Alla mezzanotte di venerdì 17 aprile 2026, ora locale, in Libano è entrato in vigore una tregua di 10 giorni che sospende temporaneamente i combattimenti tra Israele e i miliziani di Hezbollah. Spari in aria hanno festeggiato l’entrata in vigore del cessate il fuoco a Beirut. Secondo il Dipartimento di Stato Usa, durante questo periodo lo Stato ebraico manterrà il diritto di «adottare tutte le misure necessarie per l’autodifesa», ma non condurrà operazioni offensive contro obiettivi libanesi via terra, aria o mare.

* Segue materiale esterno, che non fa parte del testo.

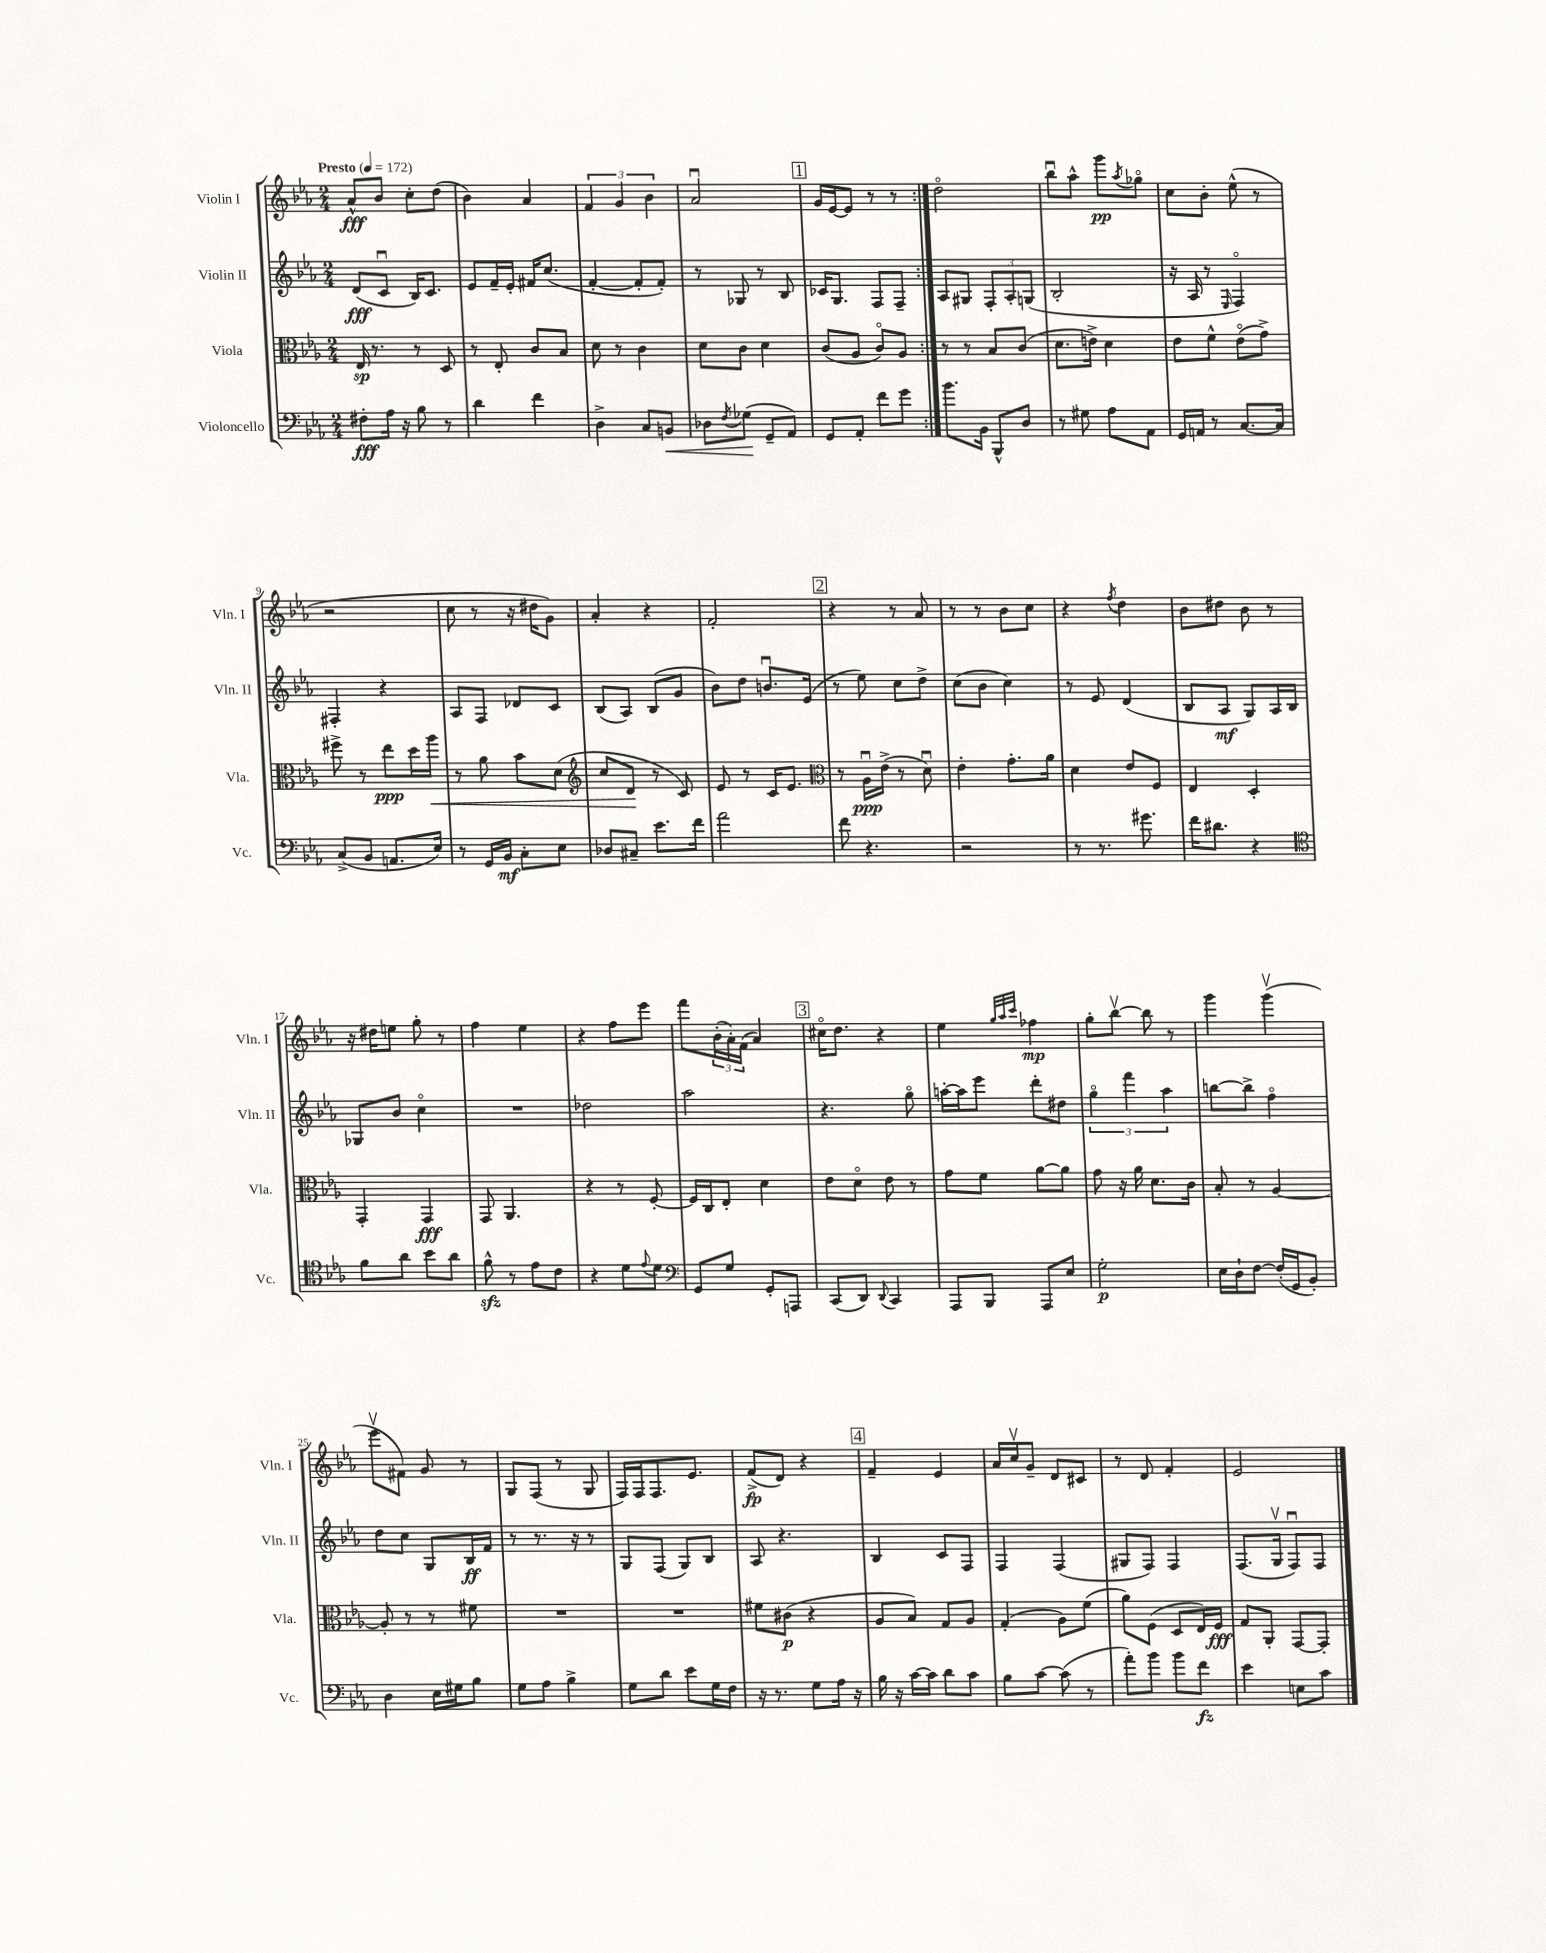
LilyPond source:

<<
\new StaffGroup <<
\new Staff = "s0" \with { instrumentName = "Violin I" shortInstrumentName = "Vln. I" } {
    \clef treble \key ees \major \numericTimeSignature \time 2/4 \tempo "Presto" 4 = 172
    \repeat volta 2 { aes'8-^\fff bes'8 c''8-. d''8( |
    bes'4) aes'4 |
    \tuplet 3/2 { f'4 g'4 bes'4 } |
    aes'2\downbow |
    \mark \markup { \box "1" } g'16 ees'16~ ees'8 r8 r8 | }
    d''2\flageolet |
    bes''8\downbow aes''8-^ g'''8\pp \acciaccatura { aes''8 } ges''8\flageolet |
    c''8 bes'8-. ees''8-^( r8 |
    r2 |
    c''8 r8 r16 dis''16 g'8) |
    aes'4-. r4 |
    f'2-. |
    \mark \markup { \box "2" } r4 r8 aes'8 |
    r8 r8 bes'8 c''8 |
    r4 \acciaccatura { f''8 } d''4 |
    bes'8 dis''8 bes'8 r8 |
    r16 dis''16 e''8 g''8-. r8 |
    f''4 ees''4 |
    r4 f''8 ees'''8 |
    f'''8 \tuplet 3/2 { bes'16-.( aes'16-.) f'16( } aes'4) |
    \mark \markup { \box "3" } cis''16\flageolet d''8. r4 |
    ees''4 \grace { g''32 aes''32 c'''32 } fes''4\mp |
    g''8-. bes''8~\upbow bes''8 r8 |
    g'''4 g'''4\upbow( |
    ees'''8\upbow fis'8) g'8 r8 |
    g8 f8( r8 g8 |
    f16) f16 f8. ees'8. |
    f'8->\fp( d'8) r4 |
    \mark \markup { \box "4" } f'4-- ees'4 |
    aes'16 c''16\upbow g'8-- d'8 cis'8 |
    r8 d'8 f'4-. |
    ees'2 \bar "|." |
}
\new Staff = "s1" \with { instrumentName = "Violin II" shortInstrumentName = "Vln. II" } {
    \clef treble \key ees \major \numericTimeSignature \time 2/4
    \repeat volta 2 { d'8\fff( c'8\downbow bes16) c'8. |
    ees'8 f'16-- ees'16-. fis'16 c''8.( |
    f'4~-. f'8-. f'8-.) |
    r8 ges8 r8 bes8 |
    \mark \markup { \box "1" } ces'16 g8. f8 f8-- | }
    aes8 gis8 \tuplet 3/2 { f8-. aes8-. g8( } |
    bes2-. |
    r16 aes16 r8 \grace { ees16 } f4\flageolet) |
    fis4-. r4 |
    aes8 f8 des'8 c'8 |
    bes8( aes8) bes8( g'8 |
    bes'8) d''8 b'8.\downbow ees'16( |
    \mark \markup { \box "2" } r8 ees''8) c''8 d''8-> |
    c''8( bes'8 c''4) |
    r8 ees'8 d'4( |
    bes8 aes8\mf g8) aes16 bes16 |
    ges8 bes'8 c''4\flageolet |
    R2 |
    des''2 |
    aes''2 |
    \mark \markup { \box "3" } r4. g''8\flageolet |
    a''16~-. a''16 ees'''8 d'''8-. dis''8 |
    \tuplet 3/2 { g''4\flageolet f'''4 aes''4 } |
    b''8~ b''8-> f''4\flageolet |
    d''8 c''8 g8 bes16\ff f'16 |
    r8 r8. r16 r8 |
    g8 f8( g8) bes8 |
    aes8 r4. |
    \mark \markup { \box "4" } bes4 c'8 f8 |
    f4 f4( |
    gis8 f8) f4 |
    f8.( g16\upbow f8\downbow) f8 \bar "|." |
}
\new Staff = "s2" \with { instrumentName = "Viola" shortInstrumentName = "Vla." } {
    \clef alto \key ees \major \numericTimeSignature \time 2/4
    \repeat volta 2 { ees16\sp r8. r8 d8 |
    r8 ees8-. c'8 bes8 |
    d'8 r8 c'4 |
    d'8 c'8 d'4 |
    \mark \markup { \box "1" } c'8( aes8 c'8\flageolet) aes8 | }
    r8 r8 bes8 c'8( |
    d'8. e'16->) d'4 |
    ees'8 f'8-^ ees'8\flageolet( g'8->) |
    fis''8-> r8 ees''8\ppp d''16 aes''16\< |
    r8 aes'8 bes'8 d'8( |
    \clef treble c''8 d'8\! r8 c'8) |
    ees'8 r8 c'16 ees'8. |
    \mark \markup { \box "2" } \clef alto r8 aes16\downbow\ppp ees'16->( r8 d'8\downbow) |
    ees'4-. g'8.-. aes'16 |
    d'4 ees'8 f8 |
    ees4 d4-. |
    g,4-. g,4\fff |
    g,8 aes,4. |
    r4 r8 f8~-. |
    f16 c16 ees8-. d'4 |
    \mark \markup { \box "3" } ees'8 d'8\flageolet ees'8 r8 |
    g'8 f'8 aes'8~ aes'8 |
    g'8 r16 aes'16 d'8. c'16 |
    bes8-. r8 aes4~ |
    aes8-. r8 r8 fis'8 |
    R2 |
    R2 |
    fis'8 cis'8\p( r4 |
    \mark \markup { \box "4" } aes8 bes8) g8 aes8 |
    g4-.( aes8) f'8( |
    aes'8) f8( d8 ees16) f16\fff |
    g8 aes,8-. g,8~ g,8-. \bar "|." |
}
\new Staff = "s3" \with { instrumentName = "Violoncello" shortInstrumentName = "Vc." } {
    \clef bass \key ees \major \numericTimeSignature \time 2/4
    \repeat volta 2 { fis8-.\fff aes16 r16 bes8 r8 |
    d'4 f'4 |
    d4-> c8 b,8\< |
    des8 \acciaccatura { f8 } ges8\!( g,8-- aes,8) |
    \mark \markup { \box "1" } g,8 aes,8-. f'8 g'8 | }
    bes'8. bes,16 bes,,8-^ d8 |
    r8 gis8 aes8 aes,8 |
    g,16 a,16 r8 c8.~ c16 |
    c8->( bes,8 a,8. ees16) |
    r8 g,16 bes,16\mf c8-. ees8 |
    des8 cis8-- ees'8. f'16 |
    aes'2 |
    \mark \markup { \box "2" } f'8 r4. |
    r2 |
    r8 r8. gis'8. |
    f'16 dis'8. r4 |
    \clef tenor f'8 aes'8 bes'8 aes'8 |
    f'8-^\sfz r8 ees'8 c'8 |
    r4 d'8 \appoggiatura { ees'8 } d'8 |
    \clef bass g,8 g8 g,8-. a,,8 |
    \mark \markup { \box "3" } c,8( d,8) \appoggiatura { d,8 } c,4 |
    aes,,8 bes,,8 aes,,8 ees8 |
    g2-.\p |
    ees16 d16-! f8~ f16-.( g,16 bes,8-.) |
    d4 ees16 gis16 bes8 |
    g8 aes8 bes4-> |
    g8 d'8 ees'8 g16 f16 |
    r16 r8. g8 aes16 r16 |
    \mark \markup { \box "4" } bes16 r16 c'16~ c'16 d'8 c'8 |
    bes8 c'8~ c'8( r8 |
    aes'8-.) bes'8 bes'8 f'8\fz |
    ees'4 e8 c'8 \bar "|." |
}
>>
>>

Meloni: «Eccellente notizia»
«L’annuncio di un cessate il fuoco tra Libano e Israele è un’eccellente notizia e mi congratulo con i governi libanese e israeliano per aver raggiunto questo importante risultato grazie alla mediazione degli Stati Uniti», ha scritto la premier Giorgia Meloni. «È ora fondamentale che il cessate il fuoco sia pienamente rispettato. Hezbollah, che ha la responsabilità di aver dato il via a questo conflitto, deve cessare ogni azione contro Israele e rispettare le decisioni assunte dal Governo libanese. Auspico inoltre che il cessate il fuoco possa creare le condizioni per il successo dei negoziati tra Israele e Libano portando ad una pace piena e duratura. In questo quadro l’Italia continuerà a fare la sua parte contribuendo al mantenimento della pace lungo la Linea Blu attraverso il suo contingente militare in Unifil, missione Onu di cui detiene il comando, e a sostenere la sovranità libanese anche attraverso il rafforzamento delle forze armate libanesi».